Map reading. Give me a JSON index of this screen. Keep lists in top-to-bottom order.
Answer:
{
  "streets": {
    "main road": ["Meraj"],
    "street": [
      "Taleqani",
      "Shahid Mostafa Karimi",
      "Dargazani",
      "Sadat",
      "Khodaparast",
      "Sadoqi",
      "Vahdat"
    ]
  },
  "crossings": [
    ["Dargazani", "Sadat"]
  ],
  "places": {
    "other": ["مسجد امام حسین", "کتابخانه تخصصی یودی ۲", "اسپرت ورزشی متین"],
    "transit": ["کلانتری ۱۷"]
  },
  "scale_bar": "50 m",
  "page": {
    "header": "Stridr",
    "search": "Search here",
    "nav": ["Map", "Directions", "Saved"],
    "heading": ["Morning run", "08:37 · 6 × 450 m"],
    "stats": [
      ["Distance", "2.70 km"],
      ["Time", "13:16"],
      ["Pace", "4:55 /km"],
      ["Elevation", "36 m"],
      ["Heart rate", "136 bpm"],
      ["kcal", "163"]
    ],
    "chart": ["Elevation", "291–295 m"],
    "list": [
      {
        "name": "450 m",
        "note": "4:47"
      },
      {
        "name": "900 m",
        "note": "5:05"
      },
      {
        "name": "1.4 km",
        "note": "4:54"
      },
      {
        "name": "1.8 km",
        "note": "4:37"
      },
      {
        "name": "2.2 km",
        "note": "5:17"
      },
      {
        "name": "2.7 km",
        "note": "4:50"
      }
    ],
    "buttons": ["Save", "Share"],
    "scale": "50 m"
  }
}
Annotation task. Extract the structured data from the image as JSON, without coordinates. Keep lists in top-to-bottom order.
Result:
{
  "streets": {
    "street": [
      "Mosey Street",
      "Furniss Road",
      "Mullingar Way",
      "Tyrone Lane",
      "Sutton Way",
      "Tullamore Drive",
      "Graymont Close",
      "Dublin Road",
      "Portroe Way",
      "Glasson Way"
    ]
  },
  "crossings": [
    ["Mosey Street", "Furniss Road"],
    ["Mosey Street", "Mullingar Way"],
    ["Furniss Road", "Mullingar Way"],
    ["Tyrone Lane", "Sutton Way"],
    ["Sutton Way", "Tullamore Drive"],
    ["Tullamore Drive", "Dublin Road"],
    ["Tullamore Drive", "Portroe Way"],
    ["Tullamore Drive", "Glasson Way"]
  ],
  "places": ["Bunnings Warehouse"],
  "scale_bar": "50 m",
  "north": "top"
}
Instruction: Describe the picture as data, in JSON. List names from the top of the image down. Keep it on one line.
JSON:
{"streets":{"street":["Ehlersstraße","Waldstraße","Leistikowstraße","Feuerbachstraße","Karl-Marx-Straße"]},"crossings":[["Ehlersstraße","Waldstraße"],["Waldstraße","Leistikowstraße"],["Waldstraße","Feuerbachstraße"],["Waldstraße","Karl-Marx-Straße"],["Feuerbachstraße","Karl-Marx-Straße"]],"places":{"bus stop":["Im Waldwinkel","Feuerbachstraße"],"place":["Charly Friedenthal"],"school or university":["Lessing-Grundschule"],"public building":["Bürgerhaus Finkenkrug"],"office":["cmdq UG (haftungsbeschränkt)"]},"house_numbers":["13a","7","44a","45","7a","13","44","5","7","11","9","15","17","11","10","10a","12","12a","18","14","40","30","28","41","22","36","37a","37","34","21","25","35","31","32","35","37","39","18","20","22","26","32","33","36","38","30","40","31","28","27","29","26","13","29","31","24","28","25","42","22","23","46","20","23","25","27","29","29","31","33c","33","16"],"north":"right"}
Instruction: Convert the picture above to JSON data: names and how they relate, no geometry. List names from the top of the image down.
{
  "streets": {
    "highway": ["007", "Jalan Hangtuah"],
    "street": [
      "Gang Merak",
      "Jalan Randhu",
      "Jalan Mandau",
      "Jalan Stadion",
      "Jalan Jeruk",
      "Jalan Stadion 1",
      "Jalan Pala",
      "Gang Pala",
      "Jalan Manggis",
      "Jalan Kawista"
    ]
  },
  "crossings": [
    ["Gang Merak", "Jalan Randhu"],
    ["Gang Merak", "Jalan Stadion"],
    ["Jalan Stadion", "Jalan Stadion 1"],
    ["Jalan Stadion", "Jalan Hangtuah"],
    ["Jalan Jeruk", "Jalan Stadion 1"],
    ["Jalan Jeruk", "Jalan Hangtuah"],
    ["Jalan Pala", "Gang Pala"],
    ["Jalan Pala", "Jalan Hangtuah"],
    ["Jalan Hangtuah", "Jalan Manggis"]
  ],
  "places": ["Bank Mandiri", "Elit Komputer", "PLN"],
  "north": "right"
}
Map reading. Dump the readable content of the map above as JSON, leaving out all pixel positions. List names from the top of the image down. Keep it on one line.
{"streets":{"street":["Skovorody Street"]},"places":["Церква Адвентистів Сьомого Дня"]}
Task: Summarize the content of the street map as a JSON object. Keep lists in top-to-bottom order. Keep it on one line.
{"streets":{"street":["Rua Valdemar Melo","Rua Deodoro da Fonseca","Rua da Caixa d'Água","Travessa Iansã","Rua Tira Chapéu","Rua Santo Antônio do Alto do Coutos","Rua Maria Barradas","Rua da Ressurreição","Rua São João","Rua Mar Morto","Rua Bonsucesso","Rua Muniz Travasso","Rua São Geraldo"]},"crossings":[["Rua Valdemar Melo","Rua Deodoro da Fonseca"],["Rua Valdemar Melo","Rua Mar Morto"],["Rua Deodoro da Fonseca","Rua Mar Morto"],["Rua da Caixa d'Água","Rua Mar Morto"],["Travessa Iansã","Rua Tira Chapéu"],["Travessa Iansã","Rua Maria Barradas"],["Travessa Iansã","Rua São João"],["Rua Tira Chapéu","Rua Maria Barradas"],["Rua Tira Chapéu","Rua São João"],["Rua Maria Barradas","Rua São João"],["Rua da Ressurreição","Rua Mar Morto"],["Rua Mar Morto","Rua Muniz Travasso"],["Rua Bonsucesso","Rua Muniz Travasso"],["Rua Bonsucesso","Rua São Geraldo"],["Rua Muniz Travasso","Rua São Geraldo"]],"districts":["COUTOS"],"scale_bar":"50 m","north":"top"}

> _Assigned task_
Retype all of the material exactly as it stands above.

> _Task answer_
Map reading. Give me a JSON index of this screen. Keep lists in top-to-bottom order.
Answer:
{
  "streets": {
    "main road": ["Meraj"],
    "street": [
      "Taleqani",
      "Shahid Mostafa Karimi",
      "Dargazani",
      "Sadat",
      "Khodaparast",
      "Sadoqi",
      "Vahdat"
    ]
  },
  "crossings": [
    ["Dargazani", "Sadat"]
  ],
  "places": {
    "other": ["مسجد امام حسین", "کتابخانه تخصصی یودی ۲", "اسپرت ورزشی متین"],
    "transit": ["کلانتری ۱۷"]
  },
  "scale_bar": "50 m",
  "page": {
    "header": "Stridr",
    "search": "Search here",
    "nav": ["Map", "Directions", "Saved"],
    "heading": ["Morning run", "08:37 · 6 × 450 m"],
    "stats": [
      ["Distance", "2.70 km"],
      ["Time", "13:16"],
      ["Pace", "4:55 /km"],
      ["Elevation", "36 m"],
      ["Heart rate", "136 bpm"],
      ["kcal", "163"]
    ],
    "chart": ["Elevation", "291–295 m"],
    "list": [
      {
        "name": "450 m",
        "note": "4:47"
      },
      {
        "name": "900 m",
        "note": "5:05"
      },
      {
        "name": "1.4 km",
        "note": "4:54"
      },
      {
        "name": "1.8 km",
        "note": "4:37"
      },
      {
        "name": "2.2 km",
        "note": "5:17"
      },
      {
        "name": "2.7 km",
        "note": "4:50"
      }
    ],
    "buttons": ["Save", "Share"],
    "scale": "50 m"
  }
}
Annotation task. Extract the structured data from the image as JSON, without coordinates. Keep lists in top-to-bottom order.
Result:
{
  "streets": {
    "street": [
      "Mosey Street",
      "Furniss Road",
      "Mullingar Way",
      "Tyrone Lane",
      "Sutton Way",
      "Tullamore Drive",
      "Graymont Close",
      "Dublin Road",
      "Portroe Way",
      "Glasson Way"
    ]
  },
  "crossings": [
    ["Mosey Street", "Furniss Road"],
    ["Mosey Street", "Mullingar Way"],
    ["Furniss Road", "Mullingar Way"],
    ["Tyrone Lane", "Sutton Way"],
    ["Sutton Way", "Tullamore Drive"],
    ["Tullamore Drive", "Dublin Road"],
    ["Tullamore Drive", "Portroe Way"],
    ["Tullamore Drive", "Glasson Way"]
  ],
  "places": ["Bunnings Warehouse"],
  "scale_bar": "50 m",
  "north": "top"
}
Instruction: Describe the picture as data, in JSON. List names from the top of the image down. Keep it on one line.
JSON:
{"streets":{"street":["Ehlersstraße","Waldstraße","Leistikowstraße","Feuerbachstraße","Karl-Marx-Straße"]},"crossings":[["Ehlersstraße","Waldstraße"],["Waldstraße","Leistikowstraße"],["Waldstraße","Feuerbachstraße"],["Waldstraße","Karl-Marx-Straße"],["Feuerbachstraße","Karl-Marx-Straße"]],"places":{"bus stop":["Im Waldwinkel","Feuerbachstraße"],"place":["Charly Friedenthal"],"school or university":["Lessing-Grundschule"],"public building":["Bürgerhaus Finkenkrug"],"office":["cmdq UG (haftungsbeschränkt)"]},"house_numbers":["13a","7","44a","45","7a","13","44","5","7","11","9","15","17","11","10","10a","12","12a","18","14","40","30","28","41","22","36","37a","37","34","21","25","35","31","32","35","37","39","18","20","22","26","32","33","36","38","30","40","31","28","27","29","26","13","29","31","24","28","25","42","22","23","46","20","23","25","27","29","29","31","33c","33","16"],"north":"right"}
Instruction: Convert the picture above to JSON data: names and how they relate, no geometry. List names from the top of the image down.
{
  "streets": {
    "highway": ["007", "Jalan Hangtuah"],
    "street": [
      "Gang Merak",
      "Jalan Randhu",
      "Jalan Mandau",
      "Jalan Stadion",
      "Jalan Jeruk",
      "Jalan Stadion 1",
      "Jalan Pala",
      "Gang Pala",
      "Jalan Manggis",
      "Jalan Kawista"
    ]
  },
  "crossings": [
    ["Gang Merak", "Jalan Randhu"],
    ["Gang Merak", "Jalan Stadion"],
    ["Jalan Stadion", "Jalan Stadion 1"],
    ["Jalan Stadion", "Jalan Hangtuah"],
    ["Jalan Jeruk", "Jalan Stadion 1"],
    ["Jalan Jeruk", "Jalan Hangtuah"],
    ["Jalan Pala", "Gang Pala"],
    ["Jalan Pala", "Jalan Hangtuah"],
    ["Jalan Hangtuah", "Jalan Manggis"]
  ],
  "places": ["Bank Mandiri", "Elit Komputer", "PLN"],
  "north": "right"
}
Map reading. Dump the readable content of the map above as JSON, leaving out all pixel positions. List names from the top of the image down. Keep it on one line.
{"streets":{"street":["Skovorody Street"]},"places":["Церква Адвентистів Сьомого Дня"]}
Task: Summarize the content of the street map as a JSON object. Keep lists in top-to-bottom order. Keep it on one line.
{"streets":{"street":["Rua Valdemar Melo","Rua Deodoro da Fonseca","Rua da Caixa d'Água","Travessa Iansã","Rua Tira Chapéu","Rua Santo Antônio do Alto do Coutos","Rua Maria Barradas","Rua da Ressurreição","Rua São João","Rua Mar Morto","Rua Bonsucesso","Rua Muniz Travasso","Rua São Geraldo"]},"crossings":[["Rua Valdemar Melo","Rua Deodoro da Fonseca"],["Rua Valdemar Melo","Rua Mar Morto"],["Rua Deodoro da Fonseca","Rua Mar Morto"],["Rua da Caixa d'Água","Rua Mar Morto"],["Travessa Iansã","Rua Tira Chapéu"],["Travessa Iansã","Rua Maria Barradas"],["Travessa Iansã","Rua São João"],["Rua Tira Chapéu","Rua Maria Barradas"],["Rua Tira Chapéu","Rua São João"],["Rua Maria Barradas","Rua São João"],["Rua da Ressurreição","Rua Mar Morto"],["Rua Mar Morto","Rua Muniz Travasso"],["Rua Bonsucesso","Rua Muniz Travasso"],["Rua Bonsucesso","Rua São Geraldo"],["Rua Muniz Travasso","Rua São Geraldo"]],"districts":["COUTOS"],"scale_bar":"50 m","north":"top"}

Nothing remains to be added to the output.